Yup, its bitterrsweet helpin feed birds that were turned into domestics then turned wild n people dont care for them. here where i live, the ones that have come to nest n rosost is cuz the person who owned them, lost his property. then the house was on fire n sum sqabies even died n i could only imagine what else died when i went 2 check cuz i even would feed the chickens but all chickens dissappeared 2. for sum reason, my neighbors been lil more tolerant with pigeons but still dont want them nestin nor roosting near their houses.. i tried feeding the feral cats 2 but it was a nonending story cuz more cats would come n eat the pigeons. Now theres a small homeless doggy that i feed n he keeps the cats well behaved but even collared doves fear 2 feed on the neighborhood streets cuz cats have attacked pigeons walkin on the sidewalks n roads n yards.. 
For now what i i can do is provide water n whatever food falls out o f the dog kennel hangin from my patents house cuz i got 3 pigeons.


----------



## Yo Pauly (Jan 18, 2005)

I think the pigeons are smart enough to find their own food. Though you have good intentions (and a good heart), you will only end up getting more killed by spiteful individuals if you continue to provide a "gathering place" for them.. 

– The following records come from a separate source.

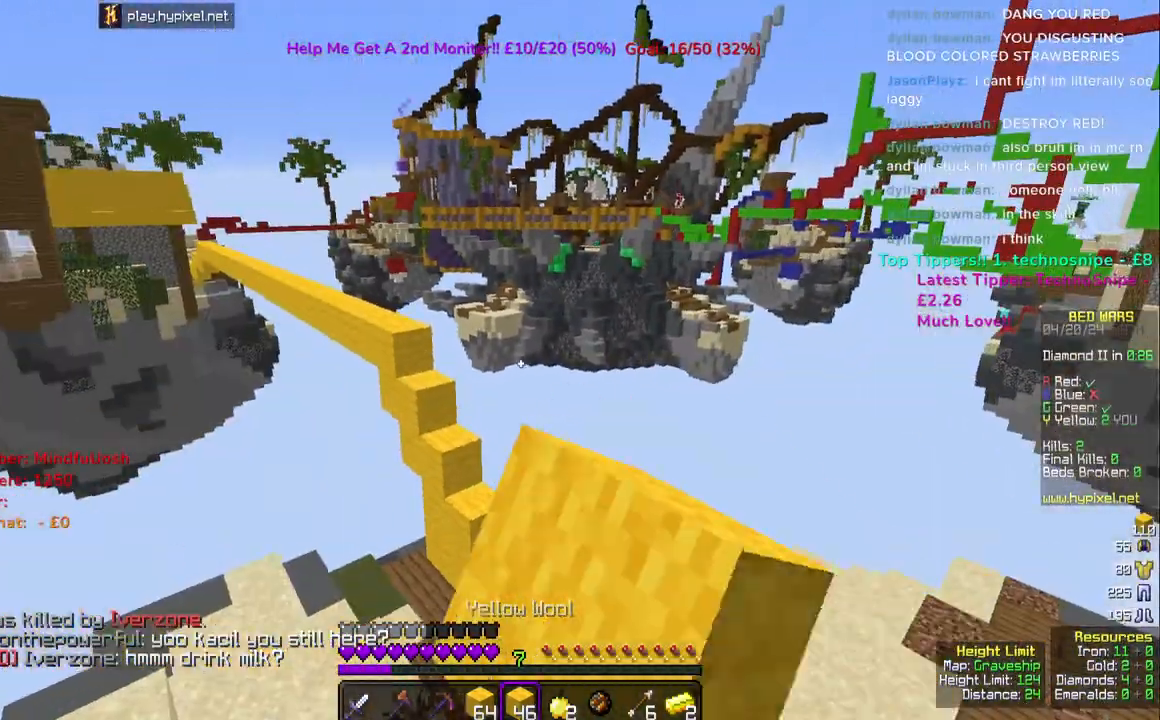
{"keys": [], "mouse": ["left"], "events": [[83, "mouse_left", "up"], [167, "mouse_left", "down"], [283, "mouse_left", "up"], [467, "mouse_left", "down"]]}
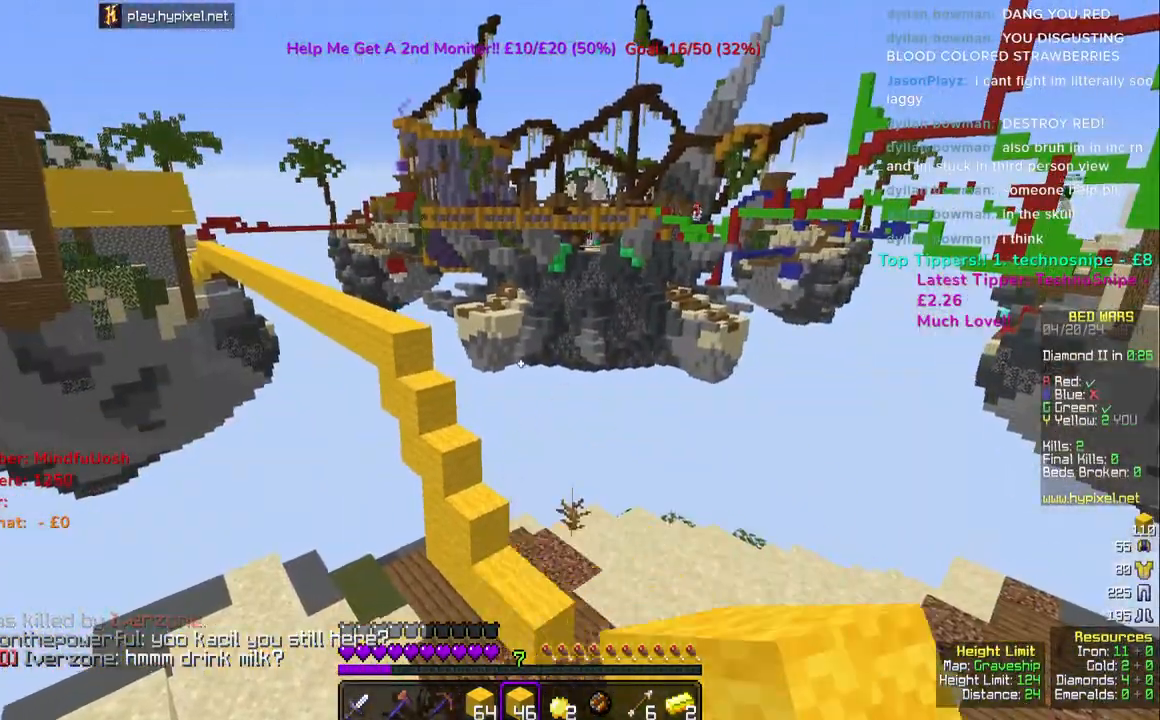
{"keys": [], "mouse": [], "events": [[67, "mouse_left", "up"]]}
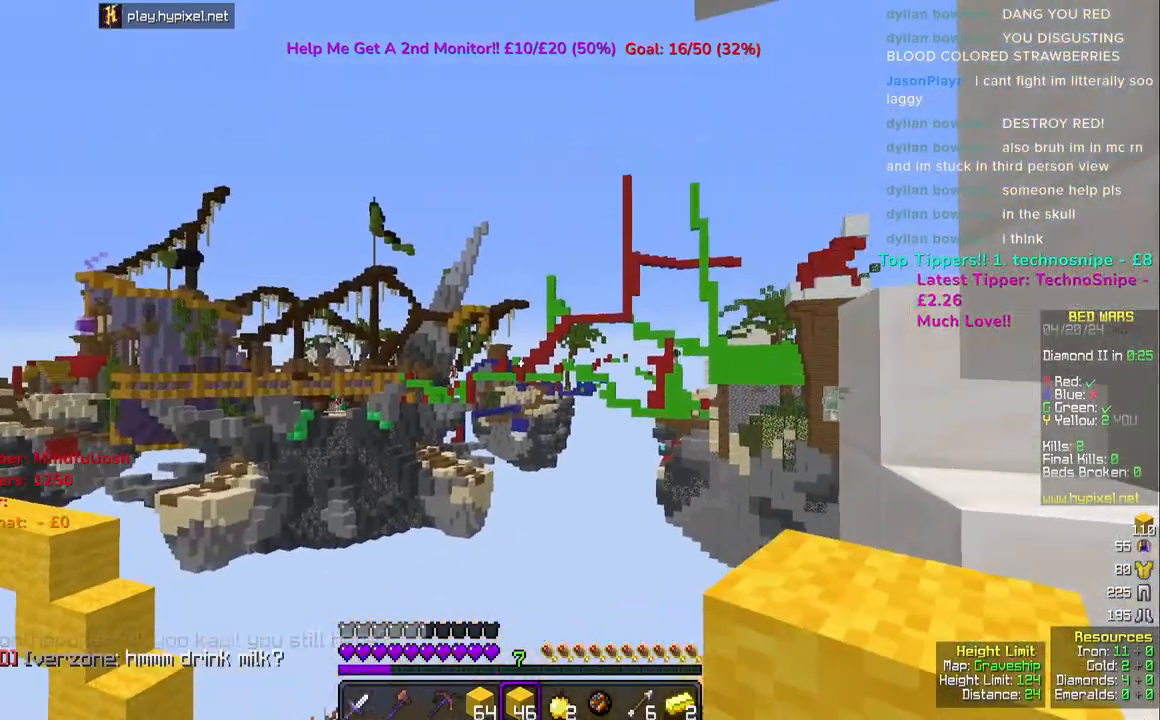
{"keys": [], "mouse": [], "events": []}
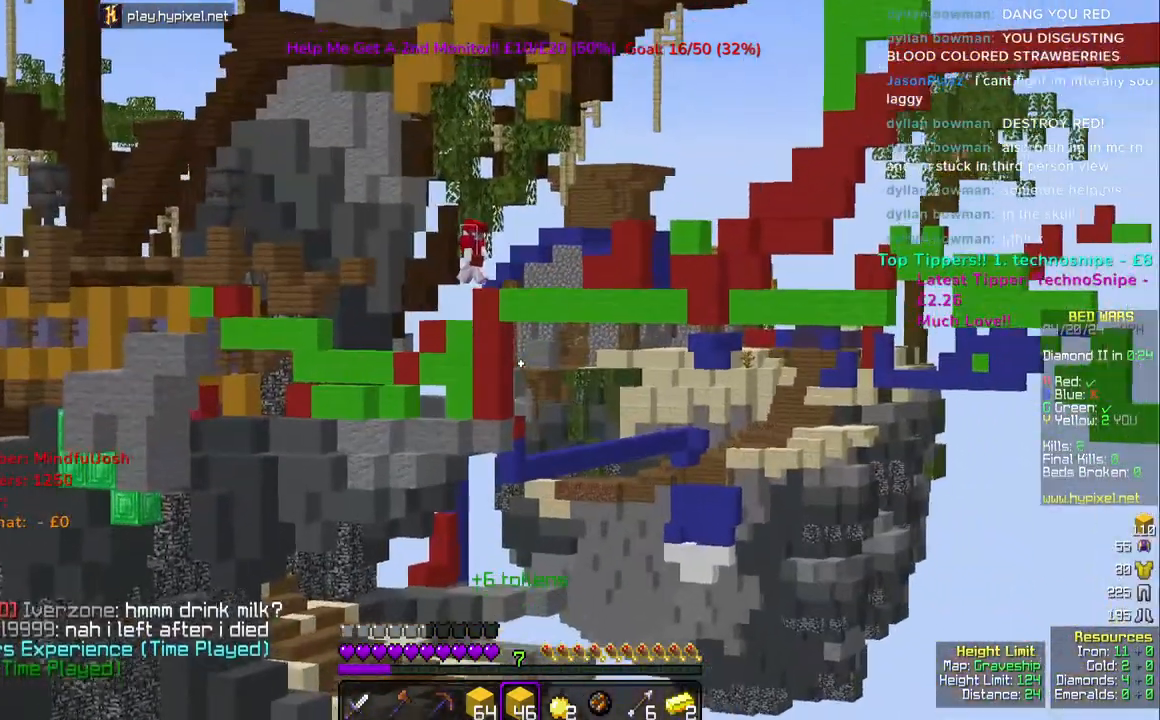
{"keys": [], "mouse": [], "events": []}
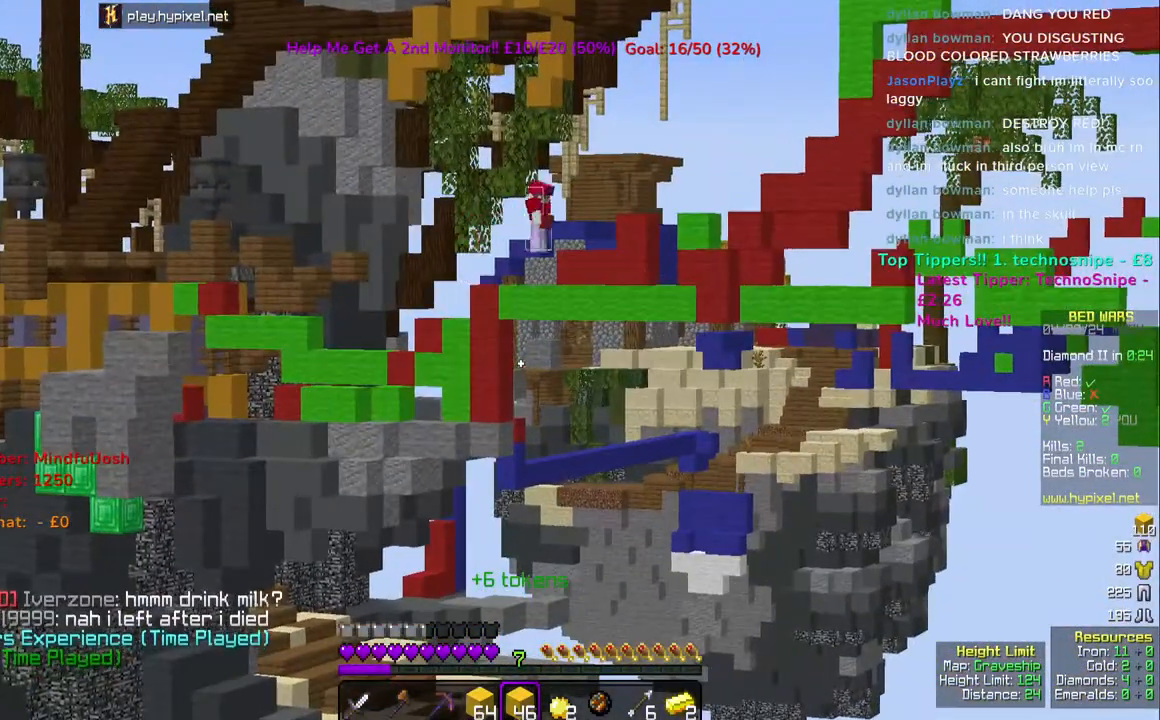
{"keys": [], "mouse": [], "events": []}
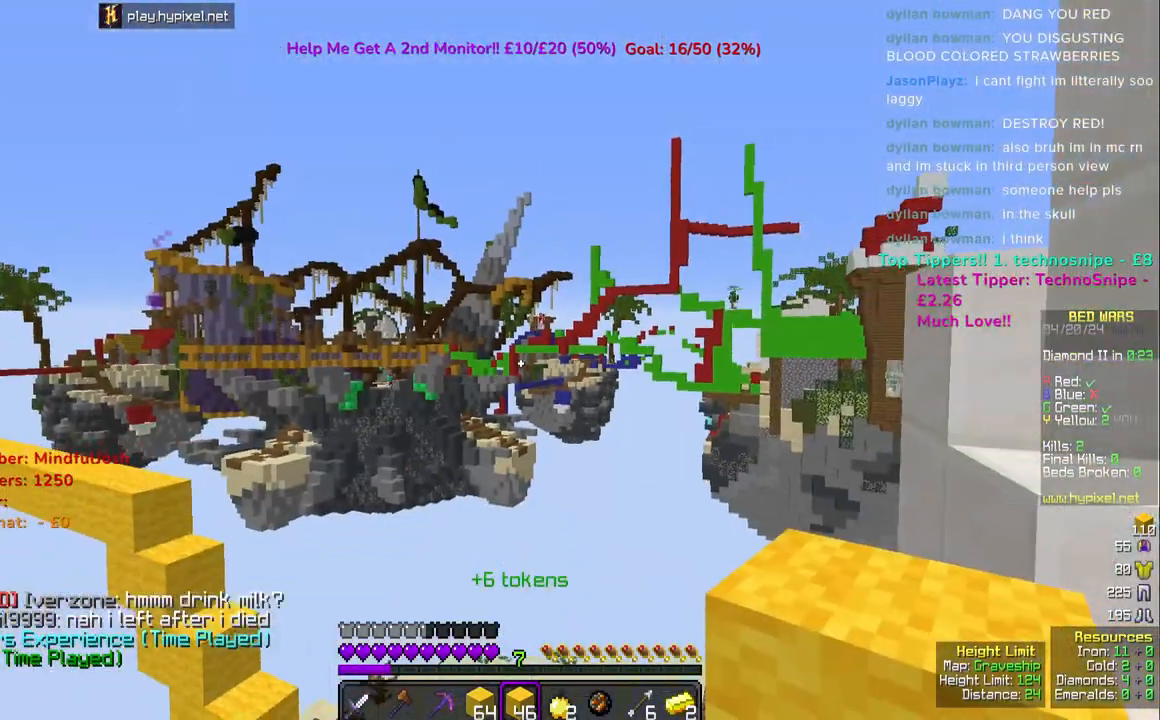
{"keys": [], "mouse": [], "events": []}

I used to toss food in front of my home where the pigeons used to flock together and hang out all day. This irritated the neighbors, and when a dead pigeon ended up in my driveway, I stopped tossing them bread.

Now, three years after the horrible incident, I see the same pigeons scattered about the development, and nobody is bothering them. I'm not saying you should do "this or that," but perhaps you might make things a bit more easier for the pigeons by not feeding them. Trust me, they will survive.

Some folks have a legitimate argument--pigeon poop all over their houses. Though the right thing to do would be asking you kindly to stop feeding them because they are messing the area, most people will resort to stupid ways to solve the problem, ways involving killing the pigeons. Rethink your situation with the pigeons' lives in mind.

Good luck.


----------